In modern B2B sales, the “Context Gap” can limit deal effectiveness. Even with comprehensive CRM records—emails, call notes, and deal stages—sales teams often miss critical real-time developments in their prospects’ businesses. If a lead recently raised funding or launched a new product and outreach does not reflect it, it risks being overlooked in a crowded inbox.
Traditionally, closing this gap required manual research: searching online, reviewing news, and checking CRM records. Today, this process can be automated. By integrating OpenAI with the HubSpot CRM SDK and SerpApi, a Sales Assistant can combine internal CRM data with real-time market signals, producing actionable insights and personalized outreach.
The Problem: Static CRMs and the Context Gap
Most CRMs are retrospective—they record historical interactions—but sales are forward-looking. Identifying high-potential leads requires real-time insights:
- Is the company hiring or expanding?
- Are there recent funding rounds or product launches?
- What new market trends might impact their priorities?
Previously, integrating live external signals into a CRM workflow required custom, complex code. While concepts like the Model Context Protocol (MCP) aim to standardize such integrations, our Sales Assistant achieves the same outcomes using direct integrations with HubSpot and SerpApi, without relying on MCP.
How the Sales Assistant Works
The assistant operates in a continuous Plan → Execute → Synthesize loop, combining CRM data with external market intelligence.
1. Plan
When asked, “Prepare a briefing for my meeting with InnovateTech,” the agent evaluates available tools:
- Internal: Query HubSpot for interaction history, primary contacts, and deal stages.

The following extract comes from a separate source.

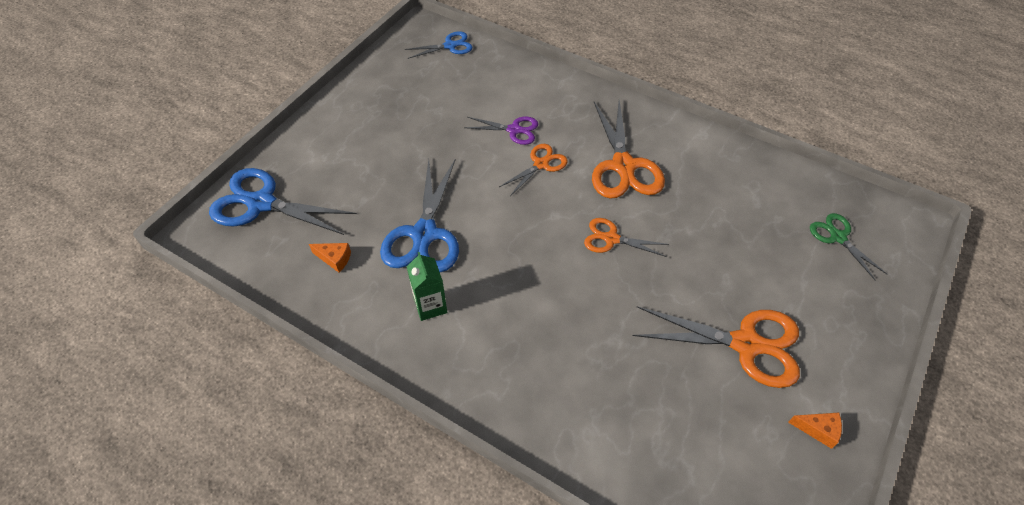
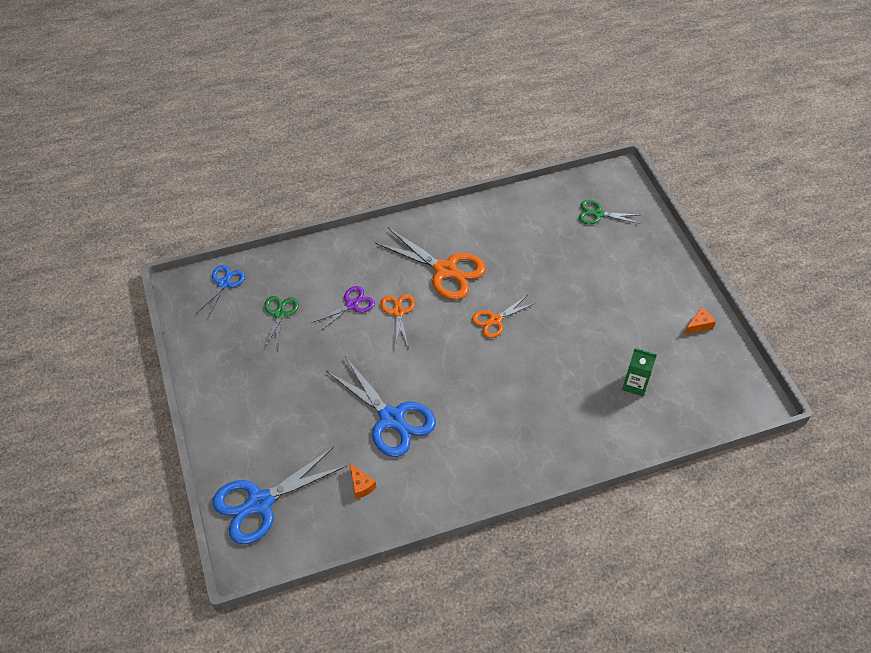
camera: 50 degrees left, 0 degrees up
orange cheese [309,243,351,273] -> orange cheese turned 90 degrees clockwise [349,462,376,499]
green carton [407,252,447,321] -> green carton moved to [622,348,657,396]
orange scissors [632,306,800,388] -> none
none -> green scissors [264,296,299,351]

- External: Search the web and news via SerpApi for recent company developments.
2. Execute
The agent retrieves raw data from multiple sources:
- HubSpot SDK: Access company records, contact details, and engagement history.
- SerpApi: Pull recent news articles, funding announcements, and product updates.
3. Synthesize
Using internal and external data, the agent generates personalized recommendations or outreach drafts:
"Congratulations on your recent Series B funding. During our last conversation about cloud migration, you mentioned scaling challenges. With this new investment, we’d like to demonstrate how our solution can help support your upcoming initiatives."
Core Technical Components
Complete implementation is available on GitHub. The Sales Assistant relies on three main components:
1. HubSpot Native SDK
Provides programmatic access to company and contact data, including:
hubspot_search_company_by_domainhubspot_get_contact_by_emailhubspot_get_contact_activity_history
2. SerpApi Web and News Search
Enables structured retrieval of relevant web content and news, with date filtering and normalized results for AI consumption.
3. OpenAI LLM Integration
Coordinates tool calls, synthesizes results, and drafts recommendations or outreach messages
Operational Guidelines
To maintain accuracy and reliability:
- Source Attribution: All external research is linked to original sources.
- Date Normalization: Phrases like “last week” are converted to ISO date ranges before querying.
- Scope Limitation: HubSpot access is read-only for safety.
MCP as an alternative
While the current implementation does not use MCP, it is a promising concept for standardizing AI access to multiple data sources. MCP would allow models to interface with any API or database in a consistent manner. In our case, the agent achieves similar functionality through direct SDK and API integrations with HubSpot and SerpApi.
The alternative implementation would rely on SerpApi MCP and HubSpot MCP.
Conclusion: Observational CRMs
Sales teams are moving from transactional CRMs, where humans manually enter data, to observational CRMs, where AI agents monitor the market and update pipelines proactively.
By integrating HubSpot, SerpApi, and OpenAI, research becomes part of the sales workflow. Sales teams can focus on building relationships with real-time intelligence, improving responsiveness, and reducing context-switching.